Liquid Gold: Tracy Ahumuza and the ATTA Breastmilk Community
When a baby is born with a low birth weight, preterm or medically fragile, their lifeline could be in breastmilk from another mother.
This was the case for Tracy Ahumuza and her daughter, Alyssa, who required surgery at birth and needed quality care and life-saving colostrum, the very first form of milk produced when mothers start breastfeeding. Colostrum supports a newborn’s immune system and gut function soon after birth and supports a baby’s heart, bones, and development. It is often called “liquid gold,” and is highly valued for its lifesaving abilities.
Like many mothers, Tracy’s breast milk was slow to come in after giving birth and she was not supported in her breastfeeding journey, nor told how donated breastmilk could increase the chances of a fragile baby’s survival. Alyssa passed away just days after being born.
Her tragedy, she later discovered, was shared by many mothers in her country, Uganda, and may have been prevented if she, and others like her, had access to donated breastmilk.
Tracy’s search for answers in her community led to her discovery of milk sharing, which facilitates breastmilk donations and builds trust by testing donors for diseases that could affect their milk. This prompted the start of the ATTA Breastmilk Community in 2021, which Tracy founded with the initial aim of testing breast milk donors and connecting them with recipients.
She registered the company as a non-profit, secured support from a telemedicine company to facilitate testing and researched safe transport for breast milk to preserve its life-saving properties.
As ATTA grew, so did demand. More women stepped in to donate breastmilk and Tracy would get phone calls day and night from anxious parents searching for liquid gold. In the early days of ATTA, she would hop in her car and deliver the milk whenever it was needed.
The company was initially sustained by donations, fundraising, and Tracy’s personal finances. Along this journey, Tracy also came across more frail newborns and continued to learn how swiftly and silently the shadow of neonatal death can darken a home’s doorstep.
Tracy continued to push ATTA forward, progressing from facilitating milk sharing to pursuing the capability to pasteurize breast milk, which is considered the “gold standard” in the field. She learned that pasteurizing and milk handling systems cost up to $100,000. The goal increased the pressure on Tracy, who had to run ATTA, balance a full-time job, and maintain a core team of staff critical to ATTA’s success. This was all while carrying her grief, which was still deeply raw.
Through crowdfunding and donations, ATTA was finally able to purchase a small breast milk pasteuriser. It was hugely rewarding work, but exhausting.

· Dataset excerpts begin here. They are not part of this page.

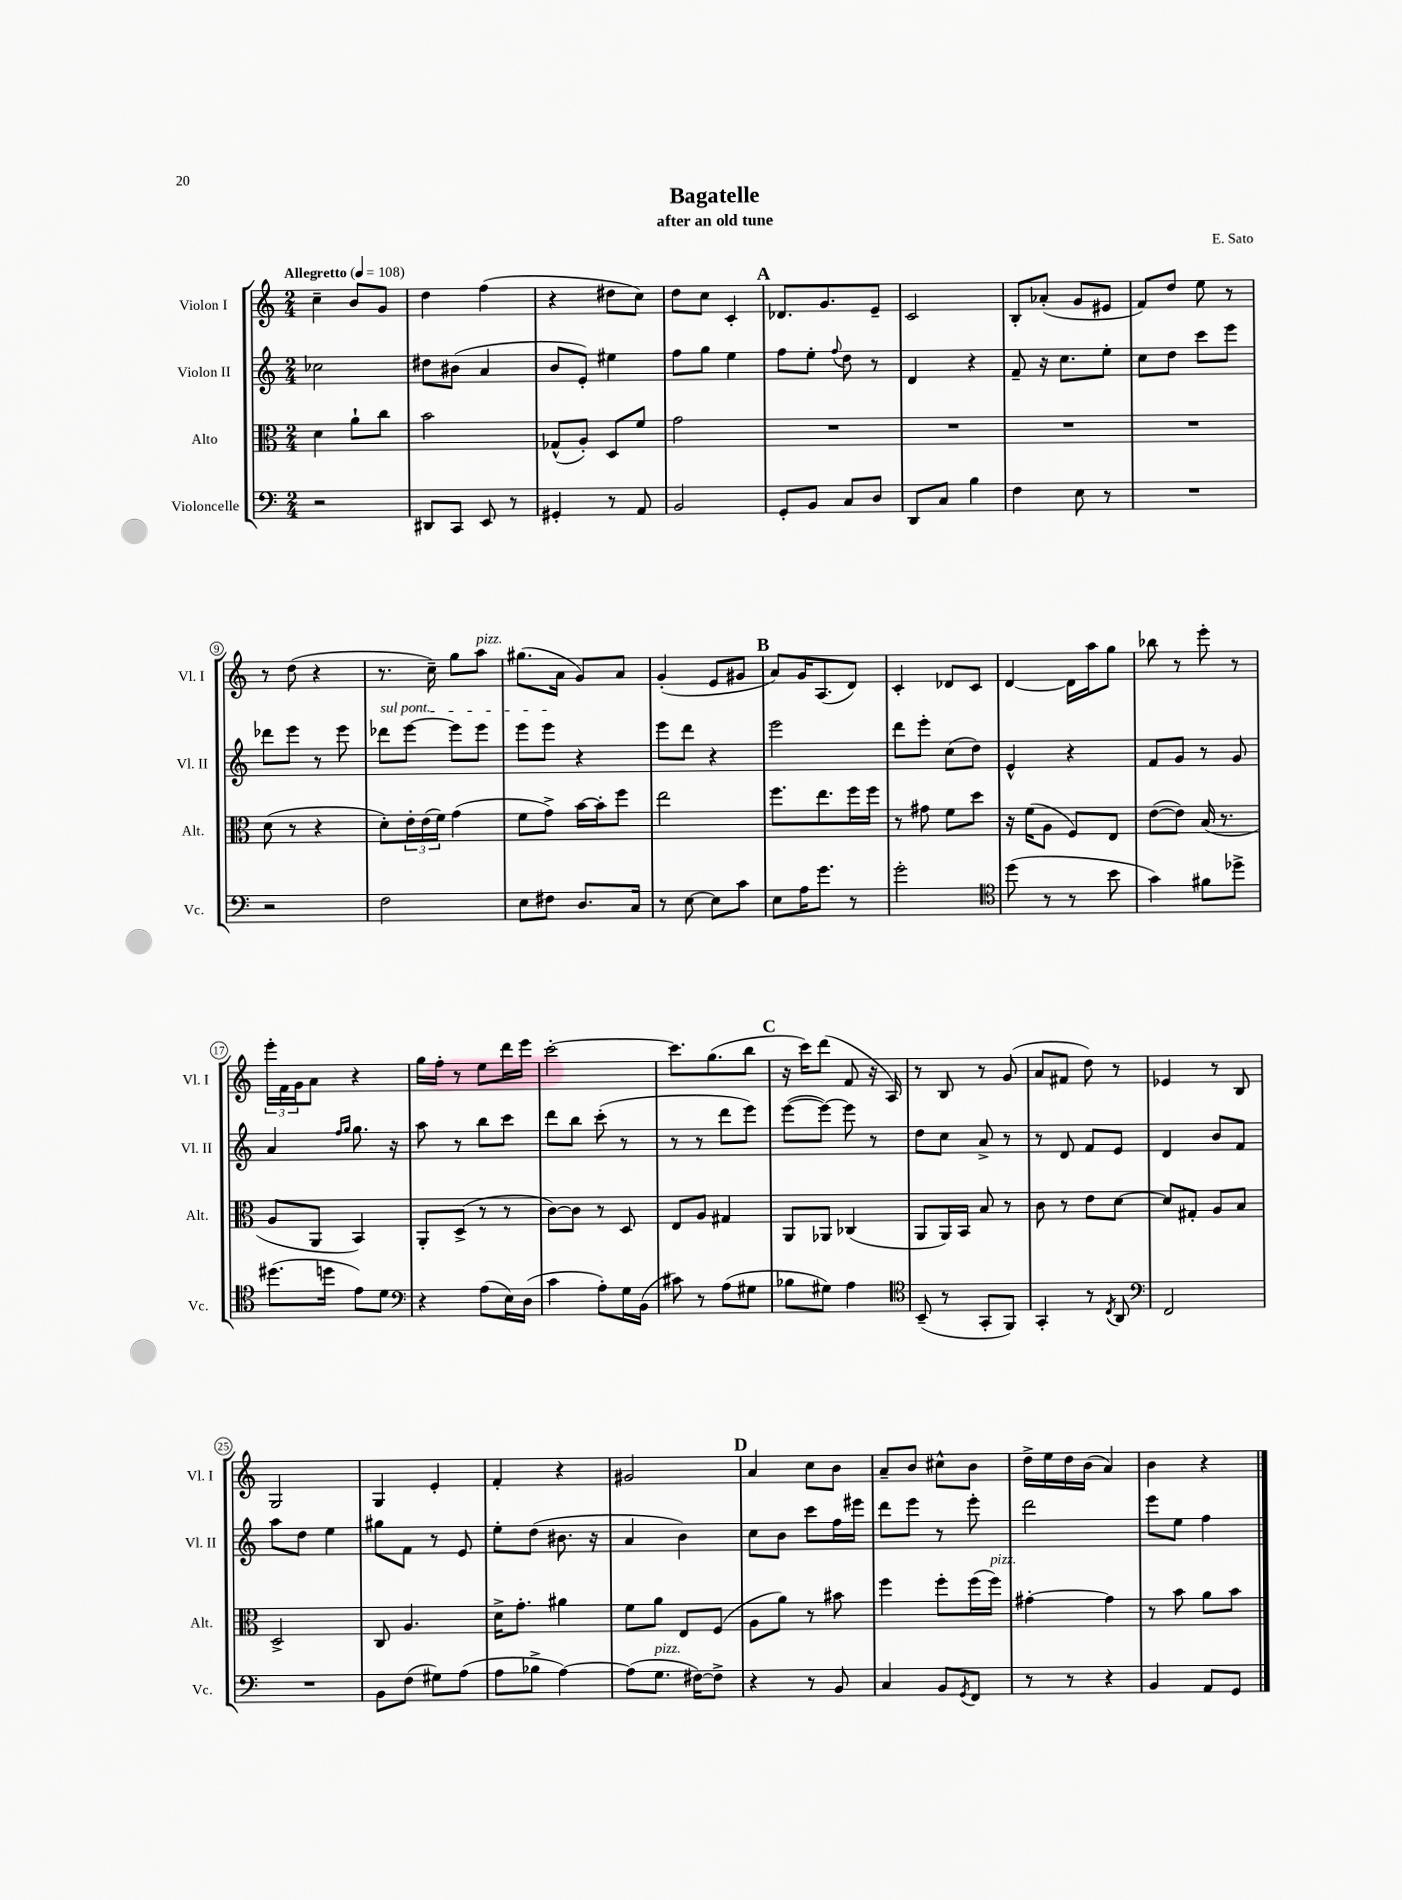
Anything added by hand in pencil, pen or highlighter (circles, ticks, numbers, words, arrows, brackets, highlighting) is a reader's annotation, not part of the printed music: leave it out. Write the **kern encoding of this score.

**kern	**kern	**kern	**kern
*part4	*part3	*part2	*part1
*staff4	*staff3	*staff2	*staff1
*I"Violoncelle	*I"Alto	*I"Violon II	*I"Violon I
*I'Vc.	*I'Alt.	*I'Vl. II	*I'Vl. I
*clefF4	*clefC3	*clefG2	*clefG2
*k[]	*k[]	*k[]	*k[]
*M2/4	*M2/4	*M2/4	*M2/4
*MM108	*MM108	*MM108	*MM108
=1	=1	=1	=1
!	!	!	!LO:TX:a:B:t=Allegretto
2r	4d\	2cc-X\	4cc~\
.	8a`\L	.	8b/L
.	8cc\J	.	8g/J
=2	=2	=2	=2
8DD#X/L	2b\	8dd#X\L	4dd\
8CC/J	.	(8b#X\J	.
8EE/	.	4a/	(4ff\
8r	.	.	.
=3	=3	=3	=3
4GG#X'/	(8G-X^^/L	8b/L	4r
.	8A'/J)	8e'/J)	.
8r	8D/L	4ee#X\	8dd#X\L
8AA/	8f/J	.	8cc\J)
=4	=4	=4	=4
2BB/	2g\	8ff\L	8dd\L
.	.	8gg\J	8cc\J
.	.	4ee\	4c'/
!!LO:REH:place=s1:t=A
=5	=5	=5	=5
8GG'/L	2r	8ff\L	8.d-X/L
8BB/J	.	8ee'\J	.
.	.	.	8.g/
.	.	8qqff/	.
8C/L	.	8dd\	.
8D/J	.	8r	8e~/J
=6	=6	=6	=6
8DD/L	2r	4d/	2c/
8C/J	.	.	.
4B\	.	4r	.
=7	=7	=7	=7
4F\	2r	8f~/	8B'/L
.	.	16r	(8a-X'/J
.	.	8.cc\L	.
8E\	.	.	8g/L
8r	.	8ee'\J	8e#X/J
=8	=8	=8	=8
2r	2r	8cc\L	8f/L)
.	.	8dd\J	8dd/J
.	.	8ccc\L	8ee\
.	.	8eee\J	8r
!!LO:LB:g=z
=9	=9	=9	=9
2r	(8d\	8ddd-X\L	8r
.	8r	8eee\J	(8dd\
.	4r	8r	4r
.	.	8eee\	.
=10	=10	=10	=10
!	!	!LO:TX:a:i:t=sul pont.	!
2F\	8d'\L)	8ddd-X\L	8.r
.	24e'\L	[8eee\J	.
.	(24e\	.	.
.	.	.	16cc~\)
.	24f\JJ)	.	.
.	(4g\	8eee\L]	8gg\L
!	!	!	!LO:TX:a:i:t=pizz.
.	.	8eee\J	8aa\J
=11	=11	=11	=11
8E\L	8f\L	8eee\L	(8.gg#X\L
8F#X\J	8g^\J)	8eee\J	.
.	.	.	16a\Jk
8.D/L	[16b\LL	4r	8g/L)
.	16b'\J]	.	.
.	8ff\J	.	8a/J
16C/Jk	.	.	.
=12	=12	=12	=12
8r	2ee\	8eee\L	(4g'/
[8E\	.	8ddd\J	.
8E\L]	.	4r	8e/L
8c\J	.	.	8g#X/J
!!LO:REH:place=s1:t=B
=13	=13	=13	=13
8E\L	8.ff\L	2eee\	8a/L)
16A\K	.	.	16g/K
8.g\J	8.ee\	.	(8.A/
8r	16ff\L	.	8d/J)
.	16ff\JJ	.	.
=14	=14	=14	=14
2g'\	8r	8ddd\L	4c'/
.	8g#X\	8eee'\J	.
.	8f\L	(8cc\L	8d-X/L
.	8dd\J	8dd\J)	8c/J
=15	=15	=15	=15
*clefC4	*	*	*
(8dd\	16r	4e^^/	[4d/
.	(16f\KL	.	.
8r	8A\J	.	.
8r	8F/L)	4r	16d\LL]
.	.	.	16aa\J
8b\	8E/J	.	8gg\J
=16	=16	=16	=16
4g\)	([8e\L	8f/L	8bb-X\
.	8e\J])	8g/J	8r
8f#X\L	(16B/	8r	8eee'\
.	8.r	.	.
8dd-X^\J	.	8g/	8r
!!LO:LB:g=z
=17	=17	=17	=17
(8.dd#X\L	8A/L	4a/	24eee'\LL
.	.	.	24f\
.	.	.	24g\J
.	8AA/J	.	8a\J
16ddn\Jk	.	.	.
.	.	16qqff/LL	.
.	.	16qqgg/JJ	.
8e\L)	4BB/)	8.gg\	4r
8d\J	.	.	.
.	.	16r	.
=18	=18	=18	=18
*clefF4	*	*	*
4r	8AA'/L	8aa\	16gg\LL
.	.	.	16ff'\JJ
.	(8D^/J	8r	8r
(8A\L	8r	8bb\L	8ee\L
16E\L)	8r	8ccc\J	16ddd\L
(16D\JJ	.	.	16eee\JJ
=19	=19	=19	=19
4c\	[8c\L)	8ddd\L	[2ccc'\
.	8c\J]	8bb\J	.
8A'\L)	8r	(8ccc'\	.
16G\L	8D/	8r	.
(16BB\JJ	.	.	.
=20	=20	=20	=20
8c#X\)	8E/L	8r	8.ccc\L]
8r	8A/J	8r	.
.	.	.	(8.gg\
(8A\L	4G#X/	8ddd\L	.
8G#X\J	.	8eee\J)	8bb\J
!!LO:REH:place=s1:t=C
=21	=21	=21	=21
8B-X\L	8AA/L	([8eee\L	16r
.	.	.	16ccc\KL)
8G#X\J)	8AA-X/J	8eee\J_)	(8ddd\J
4A\	(4C-X/	8eee\]	8f/
.	.	8r	16r
.	.	.	16A/)
=22	=22	=22	=22
*clefC4	*	*	*
(8BB~/	8AA/L	8dd\L	8r
8r	16AA/L)	8cc\J	8B/
.	16BB/JJ	.	.
8GG'/L	8B/	8a^/	8r
8FF/J)	8r	8r	(8g/
=23	=23	=23	=23
4GG'/	8c\	8r	8a/L
.	8r	8d/	8f#X/J
8r	8e\L	8f/L	8dd\)
8qC/	.	.	.
8AA/	[8d\J	8e/J	8r
=24	=24	=24	=24
*clefF4	*	*	*
2FF/	8d/L]	4d/	4e-X/
.	8G#X'/J	.	.
.	8A/L	8b/L	8r
.	8B/J	8f/J	8B/
!!LO:LB:g=z
=25	=25	=25	=25
2r	2D^/	8aa\L	2G/
.	.	8dd\J	.
.	.	4ee\	.
=26	=26	=26	=26
8BB\L	8C/	8gg#X\L	4G/
(8F\J	4.A/	8f\J	.
8G#X\L)	.	8r	4e'/
(8A\J	.	8e/	.
=27	=27	=27	=27
8A\L	16d^\KL	8ee'\L	4f'/
.	8.g'\J	.	.
8B-X^\J	.	(8dd\J	.
[4A\)	4a#X\	8.b#X\	4r
.	.	16r	.
=28	=28	=28	=28
(8A\L]	8f\L	4a/	2g#X/
!LO:TX:a:i:t=pizz.	!	!	!
8.G\J	8a\J	.	.
.	8E/L	4b\)	.
[16F#X\KL)	.	.	.
8F#^\J]	(8F/J	.	.
!!LO:REH:place=s1:t=D
=29	=29	=29	=29
4r	8A\L	8cc\L	4a/
.	8a\J)	8b\J	.
8r	8r	8ccc\L	8cc\L
8BB/	8b#X\	16ff\L	8b\J
.	.	16eee#X\JJ	.
=30	=30	=30	=30
4C/	4ff\	8ddd\L	8a~/L
.	.	8eee\J	8b/J
8BB/L	8ff'\L	8r	8cc#X^^\L
8qGG/	.	.	.
8FF/J	(16ff\L	8eee'\	8b\J
!	!LO:TX:a:i:t=pizz.	!	!
.	16ff\JJ)	.	.
=31	=31	=31	=31
8r	[4g#X'\	2ddd\	16dd^\LL
.	.	.	16ee\
8r	.	.	16dd\
.	.	.	(16b\JJ
4r	4g#\]	.	4a/)
=32	=32	=32	=32
4BB/	8r	8eee\L	4b\
.	8b\	8ee\J	.
8AA/L	8a\L	4ff\	4r
8GG/J	8b\J	.	.
==	==	==	==
*-	*-	*-	*-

“There have been moments I nearly threw in the towel; I’m like, ‘Tracy, there’s no way you could ever do this,’” she recalls. “If it were up to me, I would have given up many times already.”
Now in its third year, ATTA also provides training and education to health workers on lactation management, safe handling, transportation, and dispensing of donor milk, and, most importantly, advocating for milk banking and promoting the benefits of extended breastfeeding.
To date, ATTA has collected and dispensed around 600 litres of donor breast milk to over 400 newborn babies with support from its network of donors and various organizations. Tracy plans to continue building the business using the expertise and knowledge she has gained pursuing her Master’s in Entrepreneurship and Innovation as a Mastercard Foundation Scholar at the University of Edinburgh in Scotland.
She would like to conduct a wider public health campaign on the benefits of breastfeeding. For example, mothers often have to wean their babies as they return to work. But through ATTA’s support, some have gone on to breastfeed beyond the 60 working days of paid maternity leave in Uganda, a benefit to both the mother’s babies and ATTA’s tiny “clients.”
“In the beginning, I remember there was this mother who really badly wanted to donate, and her breast milk supply was quite low. She insisted. She’d keep giving us these really small bags [of donated breastmilk. But slowly, her bags kept increasing. You see, the more she donated, the more [milk] she made, so she was able to both feed our babies as well as breastfeed her child exclusively for the recommended six months,” says Tracy.
She also recounts driving in the middle of a rainy night to deliver breast milk to a father of preterm triplets whose wife struggled to breastfeed while in the throes of postpartum depression. The triplets are now three years old. In another story, a mother ended up donating up to 70 litres of breastmilk within six months.
“There’s no way in my wildest dreams I could have done any of these things by myself,” says Tracy. “I’m most proud of the humanity of the people who have worked with us, who have understood our dream. Many of them have shown up for days, months, weeks, [with] no remuneration.”
ATTA’s story has since been shared worldwide, and the knowledge and experience its staff have gained are now being shared with the Ministry of Health in Uganda. Amidst all of this, Tracy’s focus remains razor-sharp.
“I am committed to [ensuring] equitable access to donor human milk to anybody who needs it. The babies that we deal with are very frail, extremely frail. We need to start where we are with what we have,” she says.